应该回答问题的,可他们忍不住笑,低头遮着脸。权志龙也捂着脸笑,对杨贤硕不知说什么好,“现在看来,社长是有充分理由的,已经预知了结果,眼光很好。”
“原先是给谁准备的?”
姜世熙说,“给宥敏和恩俊的,幸好都有了好结果。”宋恩俊笑笑,无奈的表情。
“那首曲子很好,啊想要。”权娜美突然说,脸上确有无法掩饰的遗憾。
刘在石摊手,对他们无法控制的言语无语,“你们要打群架吗?”
权娜美挥了一下手,“世熙给了我一首更好的。”
想起听闻YG和ME公司关系缓和,先前几乎断了联系,柳熙烈问,“有机会两人合作吗?世熙和志龙。《Closer》拿了很多奖,音乐上的风格很搭。”
在姜世熙思考说什么好时,权志龙先回答了,“如果有好的曲子,希望能一起制作。”
这个回答既不殷切也不疏远,她默认,“我也希望增加和其他制作人的合作,只是时间上很难调和。过段时间我们也要回归,几乎没有时间想公司外的事情。”这点众人能看到,在休息的间隙也抱着电脑处理事务,艺人中只有姜世熙了吧。
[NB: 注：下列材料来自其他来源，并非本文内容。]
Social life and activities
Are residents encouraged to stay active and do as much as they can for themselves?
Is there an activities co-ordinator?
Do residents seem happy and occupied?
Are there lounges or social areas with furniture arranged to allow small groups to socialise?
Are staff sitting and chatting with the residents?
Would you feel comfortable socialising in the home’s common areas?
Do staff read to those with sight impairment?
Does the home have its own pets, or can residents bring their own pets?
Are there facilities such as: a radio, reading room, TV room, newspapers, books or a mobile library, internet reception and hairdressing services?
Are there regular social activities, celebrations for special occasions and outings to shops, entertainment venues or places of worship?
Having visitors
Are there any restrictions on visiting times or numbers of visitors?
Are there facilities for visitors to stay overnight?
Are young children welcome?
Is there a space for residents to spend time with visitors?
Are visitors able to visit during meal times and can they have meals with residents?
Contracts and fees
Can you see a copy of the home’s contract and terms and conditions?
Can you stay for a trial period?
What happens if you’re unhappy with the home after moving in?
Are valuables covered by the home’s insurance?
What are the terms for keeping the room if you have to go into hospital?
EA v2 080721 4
“注意身体……”是权志龙,姜世熙惊讶的看过去,他低下头微微笑着,似是为说了不该说的话而害羞。
“今天这里的人是太多了,不光我们,观众一百人也都出去,只有两名、两名……”刘在石这样一说,‘鲜花夫妇’的粉红泡泡升起来了。
姜世熙笑了一下,“在石哥,放过我吧。”
“为志龙求情还是为自己求情?”他对姜世熙笑的贱兮兮的。
满足了八卦之心,就能被放过。姜世熙就势承认,无奈的微微颔首,“饶了我吧。”
节目录制完成后,另一位女MC来找姜世熙,“你介绍的医生真的很好,我侄女说感觉好多了。”
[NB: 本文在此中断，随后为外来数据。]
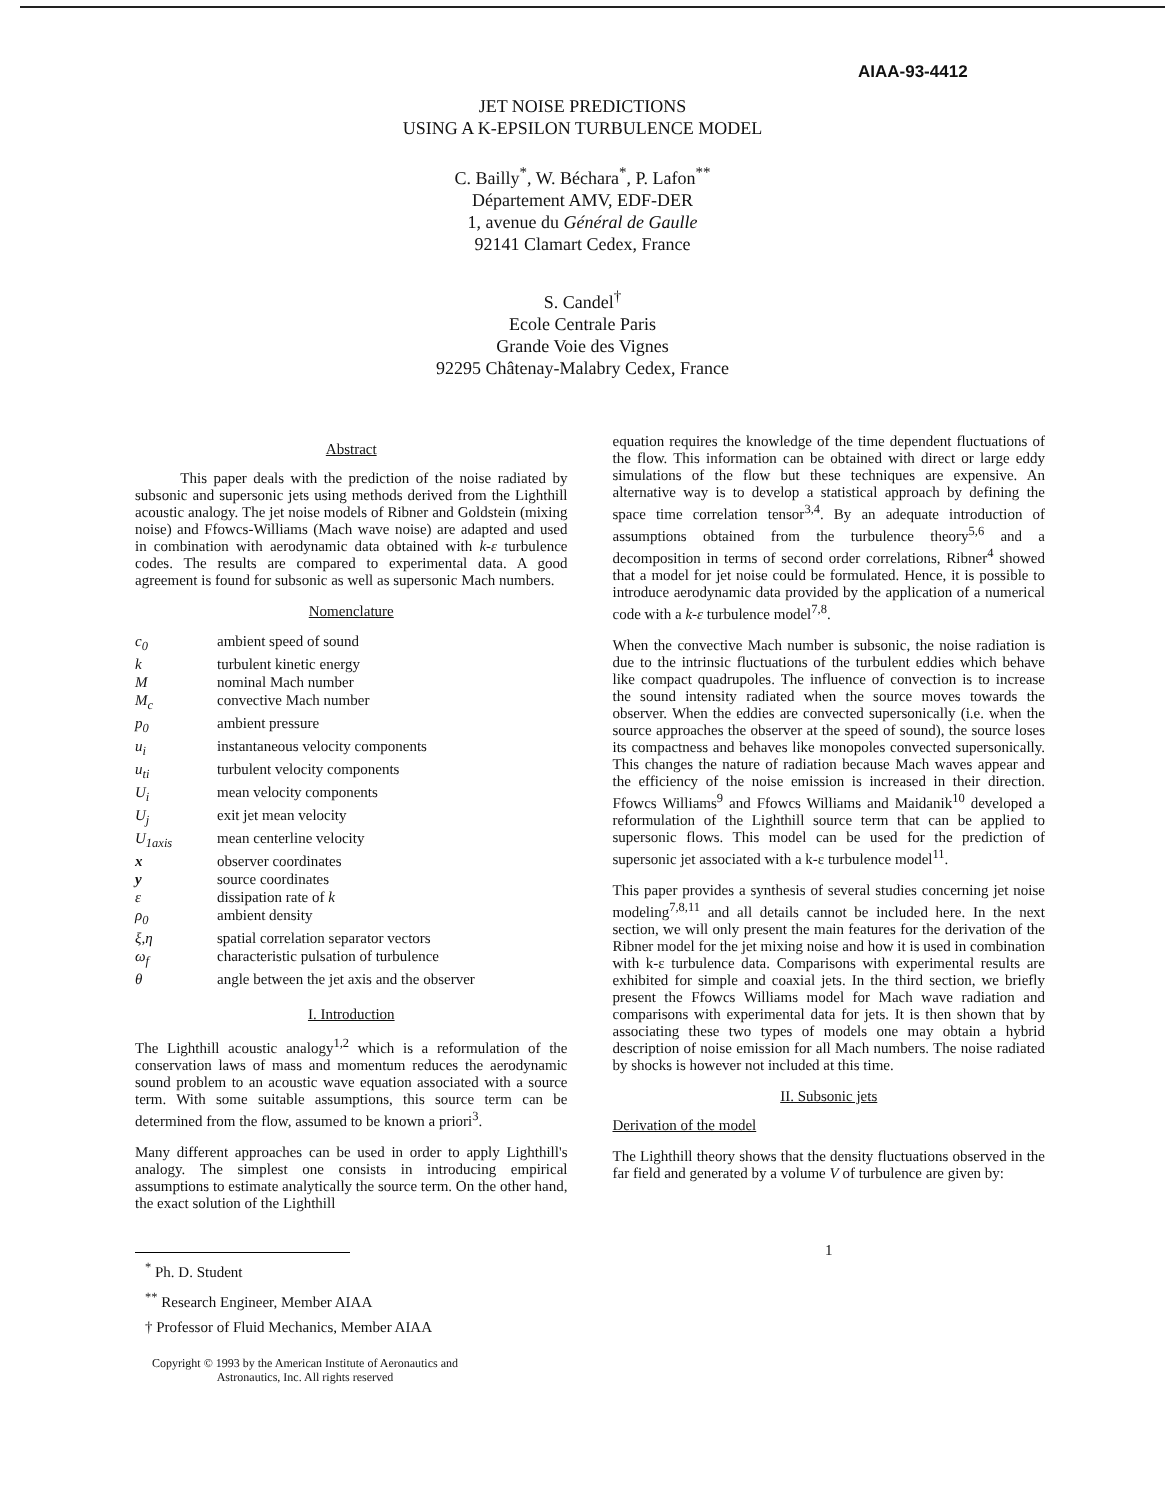AIAA-93-4412
JET NOISE PREDICTIONS
USING A K-EPSILON TURBULENCE MODEL
C. Bailly<sup>*</sup>, W. Béchara<sup>*</sup>, P. Lafon<sup>**</sup>
Département AMV, EDF-DER
1, avenue du Général de Gaulle
92141 Clamart Cedex, France
S. Candel<sup>†</sup>
Ecole Centrale Paris
Grande Voie des Vignes
92295 Châtenay-Malabry Cedex, France
Abstract
This paper deals with the prediction of the noise radiated by subsonic and supersonic jets using methods derived from the Lighthill acoustic analogy. The jet noise models of Ribner and Goldstein (mixing noise) and Ffowcs-Williams (Mach wave noise) are adapted and used in combination with aerodynamic data obtained with k-ε turbulence codes. The results are compared to experimental data. A good agreement is found for subsonic as well as supersonic Mach numbers.
Nomenclature
| c<sub>0</sub> | ambient speed of sound |
| k | turbulent kinetic energy |
| M | nominal Mach number |
| M<sub>c</sub> | convective Mach number |
| p<sub>0</sub> | ambient pressure |
| u<sub>i</sub> | instantaneous velocity components |
| u<sub>ti</sub> | turbulent velocity components |
| U<sub>i</sub> | mean velocity components |
| U<sub>j</sub> | exit jet mean velocity |
| U<sub>1axis</sub> | mean centerline velocity |
| x | observer coordinates |
| y | source coordinates |
| ε | dissipation rate of k |
| ρ<sub>0</sub> | ambient density |
| ξ,η | spatial correlation separator vectors |
| ω<sub>f</sub> | characteristic pulsation of turbulence |
| θ | angle between the jet axis and the observer |
I. Introduction
The Lighthill acoustic analogy<sup>1,2</sup> which is a reformulation of the conservation laws of mass and momentum reduces the aerodynamic sound problem to an acoustic wave equation associated with a source term. With some suitable assumptions, this source term can be determined from the flow, assumed to be known a priori<sup>3</sup>.
Many different approaches can be used in order to apply Lighthill's analogy. The simplest one consists in introducing empirical assumptions to estimate analytically the source term. On the other hand, the exact solution of the Lighthill
<sup>*</sup> Ph. D. Student
<sup>**</sup> Research Engineer, Member AIAA
† Professor of Fluid Mechanics, Member AIAA
Copyright © 1993 by the American Institute of Aeronautics and Astronautics, Inc. All rights reserved
equation requires the knowledge of the time dependent fluctuations of the flow. This information can be obtained with direct or large eddy simulations of the flow but these techniques are expensive. An alternative way is to develop a statistical approach by defining the space time correlation tensor<sup>3,4</sup>. By an adequate introduction of assumptions obtained from the turbulence theory<sup>5,6</sup> and a decomposition in terms of second order correlations, Ribner<sup>4</sup> showed that a model for jet noise could be formulated. Hence, it is possible to introduce aerodynamic data provided by the application of a numerical code with a k-ε turbulence model<sup>7,8</sup>.
When the convective Mach number is subsonic, the noise radiation is due to the intrinsic fluctuations of the turbulent eddies which behave like compact quadrupoles. The influence of convection is to increase the sound intensity radiated when the source moves towards the observer. When the eddies are convected supersonically (i.e. when the source approaches the observer at the speed of sound), the source loses its compactness and behaves like monopoles convected supersonically. This changes the nature of radiation because Mach waves appear and the efficiency of the noise emission is increased in their direction. Ffowcs Williams<sup>9</sup> and Ffowcs Williams and Maidanik<sup>10</sup> developed a reformulation of the Lighthill source term that can be applied to supersonic flows. This model can be used for the prediction of supersonic jet associated with a k-ε turbulence model<sup>11</sup>.
This paper provides a synthesis of several studies concerning jet noise modeling<sup>7,8,11</sup> and all details cannot be included here. In the next section, we will only present the main features for the derivation of the Ribner model for the jet mixing noise and how it is used in combination with k-ε turbulence data. Comparisons with experimental results are exhibited for simple and coaxial jets. In the third section, we briefly present the Ffowcs Williams model for Mach wave radiation and comparisons with experimental data for jets. It is then shown that by associating these two types of models one may obtain a hybrid description of noise emission for all Mach numbers. The noise radiated by shocks is however not included at this time.
II. Subsonic jets
Derivation of the model
The Lighthill theory shows that the density fluctuations observed in the far field and generated by a volume V of turbulence are given by:
1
“是吗?太好了,林医生在PTSD领域是国内顶级的专家,请一定好好治疗。”
“对了,你最近不去了吗?听他们好久没见过你了,是好了吧,嗯?”
“……嗯,好多了。”
两人寒暄几句后,MC离开,权娜美问姜世熙,“你没去医院?”
看着别处,姜世熙小声敷衍的应了几句,“看不看就那样,去不去的……”
去还是不去,生活并没有不同。姜世熙的心理治疗进展缓慢,不好不坏的吊着。她也不知道自己哪里有问题,就是觉得很累,去医院治疗没有效果,更累,便减少了复诊的频率,最近忙起来更没时间去了。权志龙听到她们说话,但怕权娜美看他不顺眼,没有说什么。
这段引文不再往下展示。